A year after graduating high school, Mayer enrolled at Boston's Berklee College of Music; he soon skipped that to head to Atlanta to play coffeehouses with his friend Clay Cook as LoFi Masters. Shortly afterward, Mayer left to go solo, and by 1999 had cut an eight-song mini album he released and distributed himself, Inside Wants Out, hitting the road for a tour of the region around Georgia. He caught a break after appearing at 2000’s South by Southwest Music Festival in Austin, TX, and was signed to Aware, a Columbia subsidiary, and recorded Room for Squares (Number Eight, 2001), which was picked up for release by the senior label. Columbia worked Mayer steadily until, over the course of a year, he became ubiquitous, thanks to the singles “No Such Thing” (Number 13, 2002) and “Your Body Is a Wonderland” (Number 18, 2002). Columbia further cashed in by reissuing Inside Wants Out (Number 22, 2002).

After the stopgap live Any Given Thursday (Number 17, 2003), Mayer released his follow-up, Heavier Things (Number One, 2003), which yielded “Bigger Than My Body” (Number 33, 2003) and “Daughters” (Number 19, 2004). Another live disc, As/Is, followed in 2004. That year, Mayer began an improbable turnaround, edging his public image from strictly mama’s-boy to sly smart-aleck, thanks to his oft-sardonic blog posts, a column in Esquire magazine, and a memorable guest spot on The Chappelle Show, jamming in a Harlem barbershop with members of the Roots. He later guest-starred on “Go!” — the first single off rapper Common’s Be, produced by Kanye West.
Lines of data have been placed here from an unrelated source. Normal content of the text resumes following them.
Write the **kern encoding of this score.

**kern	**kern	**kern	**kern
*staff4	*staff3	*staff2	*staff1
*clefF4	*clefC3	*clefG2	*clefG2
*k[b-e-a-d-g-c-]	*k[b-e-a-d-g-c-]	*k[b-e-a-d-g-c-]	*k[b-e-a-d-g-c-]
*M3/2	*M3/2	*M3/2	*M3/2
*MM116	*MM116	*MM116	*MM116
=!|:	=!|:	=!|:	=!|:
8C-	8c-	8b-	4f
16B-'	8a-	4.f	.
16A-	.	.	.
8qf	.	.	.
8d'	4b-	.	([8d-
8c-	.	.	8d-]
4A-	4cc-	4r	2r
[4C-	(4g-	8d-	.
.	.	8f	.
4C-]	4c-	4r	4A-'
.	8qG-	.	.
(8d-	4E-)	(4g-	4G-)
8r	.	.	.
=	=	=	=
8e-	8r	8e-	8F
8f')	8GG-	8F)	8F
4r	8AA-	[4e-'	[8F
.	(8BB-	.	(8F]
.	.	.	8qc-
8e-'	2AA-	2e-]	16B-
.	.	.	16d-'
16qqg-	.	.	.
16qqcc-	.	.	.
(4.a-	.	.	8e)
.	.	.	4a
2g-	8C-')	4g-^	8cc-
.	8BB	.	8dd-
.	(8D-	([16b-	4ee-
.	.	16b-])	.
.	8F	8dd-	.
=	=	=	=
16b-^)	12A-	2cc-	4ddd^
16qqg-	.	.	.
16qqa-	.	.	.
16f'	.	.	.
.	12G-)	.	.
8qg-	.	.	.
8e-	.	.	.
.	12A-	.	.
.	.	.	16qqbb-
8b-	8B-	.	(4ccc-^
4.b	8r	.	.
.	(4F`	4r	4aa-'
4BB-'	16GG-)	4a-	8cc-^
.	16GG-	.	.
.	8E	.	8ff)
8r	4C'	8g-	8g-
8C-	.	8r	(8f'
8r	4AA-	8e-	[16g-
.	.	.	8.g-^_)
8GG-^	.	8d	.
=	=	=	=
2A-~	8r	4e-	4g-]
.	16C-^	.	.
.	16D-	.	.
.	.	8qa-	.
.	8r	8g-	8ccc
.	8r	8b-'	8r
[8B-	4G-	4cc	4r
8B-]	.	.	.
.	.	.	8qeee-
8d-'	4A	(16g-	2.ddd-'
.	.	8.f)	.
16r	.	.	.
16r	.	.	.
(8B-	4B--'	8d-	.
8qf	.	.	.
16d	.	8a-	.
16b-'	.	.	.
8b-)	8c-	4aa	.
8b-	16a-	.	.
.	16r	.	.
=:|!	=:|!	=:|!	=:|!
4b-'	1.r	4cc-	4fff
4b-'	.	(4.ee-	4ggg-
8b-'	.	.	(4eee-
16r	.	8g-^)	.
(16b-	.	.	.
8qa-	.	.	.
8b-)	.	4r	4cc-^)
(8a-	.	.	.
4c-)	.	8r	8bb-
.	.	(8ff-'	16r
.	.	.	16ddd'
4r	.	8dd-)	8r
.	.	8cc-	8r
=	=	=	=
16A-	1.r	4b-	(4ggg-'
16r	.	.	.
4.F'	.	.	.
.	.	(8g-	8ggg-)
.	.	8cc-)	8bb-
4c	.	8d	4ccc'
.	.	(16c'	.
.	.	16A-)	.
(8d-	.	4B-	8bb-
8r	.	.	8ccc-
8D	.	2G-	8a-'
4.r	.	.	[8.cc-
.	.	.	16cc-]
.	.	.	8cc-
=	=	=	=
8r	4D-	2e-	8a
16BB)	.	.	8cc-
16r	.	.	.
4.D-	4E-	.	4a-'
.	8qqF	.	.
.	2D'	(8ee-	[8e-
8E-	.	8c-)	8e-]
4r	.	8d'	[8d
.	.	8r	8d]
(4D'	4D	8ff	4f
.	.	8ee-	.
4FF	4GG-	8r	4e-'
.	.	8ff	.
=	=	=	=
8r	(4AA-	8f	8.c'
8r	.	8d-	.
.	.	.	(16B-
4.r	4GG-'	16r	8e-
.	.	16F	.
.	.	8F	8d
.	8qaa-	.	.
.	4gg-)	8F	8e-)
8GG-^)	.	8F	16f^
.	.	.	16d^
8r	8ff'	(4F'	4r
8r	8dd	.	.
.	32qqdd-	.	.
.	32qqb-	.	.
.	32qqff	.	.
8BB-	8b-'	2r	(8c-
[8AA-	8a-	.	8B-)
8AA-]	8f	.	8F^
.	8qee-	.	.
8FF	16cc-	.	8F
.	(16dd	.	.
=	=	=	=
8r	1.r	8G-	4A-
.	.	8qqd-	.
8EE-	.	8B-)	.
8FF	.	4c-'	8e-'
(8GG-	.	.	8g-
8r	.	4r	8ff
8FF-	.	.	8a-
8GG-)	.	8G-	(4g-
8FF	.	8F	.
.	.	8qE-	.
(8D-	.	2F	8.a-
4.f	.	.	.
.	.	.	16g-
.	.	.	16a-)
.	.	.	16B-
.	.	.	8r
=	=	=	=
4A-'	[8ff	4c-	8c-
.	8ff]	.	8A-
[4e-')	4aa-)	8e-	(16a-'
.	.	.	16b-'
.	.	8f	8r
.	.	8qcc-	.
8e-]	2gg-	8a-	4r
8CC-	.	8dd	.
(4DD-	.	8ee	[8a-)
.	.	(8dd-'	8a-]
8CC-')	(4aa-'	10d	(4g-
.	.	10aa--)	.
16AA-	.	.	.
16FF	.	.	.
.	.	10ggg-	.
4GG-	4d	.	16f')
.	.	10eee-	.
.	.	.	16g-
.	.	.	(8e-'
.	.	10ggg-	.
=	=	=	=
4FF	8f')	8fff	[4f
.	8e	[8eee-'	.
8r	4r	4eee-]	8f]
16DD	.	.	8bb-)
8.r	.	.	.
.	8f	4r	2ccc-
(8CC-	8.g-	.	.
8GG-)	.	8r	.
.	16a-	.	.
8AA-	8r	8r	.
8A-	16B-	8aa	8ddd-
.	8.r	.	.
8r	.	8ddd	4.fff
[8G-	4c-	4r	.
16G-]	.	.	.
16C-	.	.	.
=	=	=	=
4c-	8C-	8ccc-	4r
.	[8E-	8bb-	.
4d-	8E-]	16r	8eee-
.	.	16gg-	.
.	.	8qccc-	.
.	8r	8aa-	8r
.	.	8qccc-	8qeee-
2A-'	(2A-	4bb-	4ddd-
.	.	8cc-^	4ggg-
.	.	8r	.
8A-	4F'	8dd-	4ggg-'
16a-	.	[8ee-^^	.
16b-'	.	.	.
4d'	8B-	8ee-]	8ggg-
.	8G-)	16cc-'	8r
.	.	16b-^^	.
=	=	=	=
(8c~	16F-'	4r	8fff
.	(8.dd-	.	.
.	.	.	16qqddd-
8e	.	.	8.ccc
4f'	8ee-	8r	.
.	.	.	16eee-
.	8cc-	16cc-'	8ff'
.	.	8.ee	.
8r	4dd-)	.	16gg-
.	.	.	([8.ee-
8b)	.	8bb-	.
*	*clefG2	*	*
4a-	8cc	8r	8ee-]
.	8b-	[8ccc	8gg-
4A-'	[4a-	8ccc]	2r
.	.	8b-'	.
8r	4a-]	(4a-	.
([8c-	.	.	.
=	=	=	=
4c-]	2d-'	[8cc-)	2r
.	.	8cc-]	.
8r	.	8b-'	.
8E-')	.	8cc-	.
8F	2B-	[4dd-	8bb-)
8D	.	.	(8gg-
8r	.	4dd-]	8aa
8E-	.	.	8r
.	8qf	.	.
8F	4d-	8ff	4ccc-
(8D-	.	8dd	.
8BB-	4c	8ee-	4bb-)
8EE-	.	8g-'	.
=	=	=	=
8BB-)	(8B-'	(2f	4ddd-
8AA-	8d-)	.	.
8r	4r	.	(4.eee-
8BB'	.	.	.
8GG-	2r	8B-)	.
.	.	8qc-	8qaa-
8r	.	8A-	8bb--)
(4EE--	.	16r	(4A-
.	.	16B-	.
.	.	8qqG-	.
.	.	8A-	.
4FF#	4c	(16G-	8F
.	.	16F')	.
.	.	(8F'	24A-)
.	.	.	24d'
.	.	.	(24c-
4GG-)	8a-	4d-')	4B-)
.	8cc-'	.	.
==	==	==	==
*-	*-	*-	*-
In his own music, Mayer began to focus on meatier stuff, particularly the blues. He played shows with Buddy Guy and Herbie Hancock, and in November 2005 released Try! Live in Concert (Number 34), credited to the John Mayer Trio, with veteran sessionmen Steve Jordan on drums and Pino Palladino on bass; they opened for the Rolling Stones that October. Continuum (Number Two, 2006) followed a year later, and its quasi-protest number, “Waiting on the World to Change (Number 14, 2006), soon wormed its way into America’s collective ear much the way his earlier material had.

Mayer, who also dabbles in stand-up comedy, has been the subject of much tabloid fodder and romantically linked to pop singer Jessica Simpson and actress Jennifer Aniston. In the summer of 2008 Mayer released a live DVD/CD entitled Where the Light Is recorded at a December 2007 concert in Los Angeles.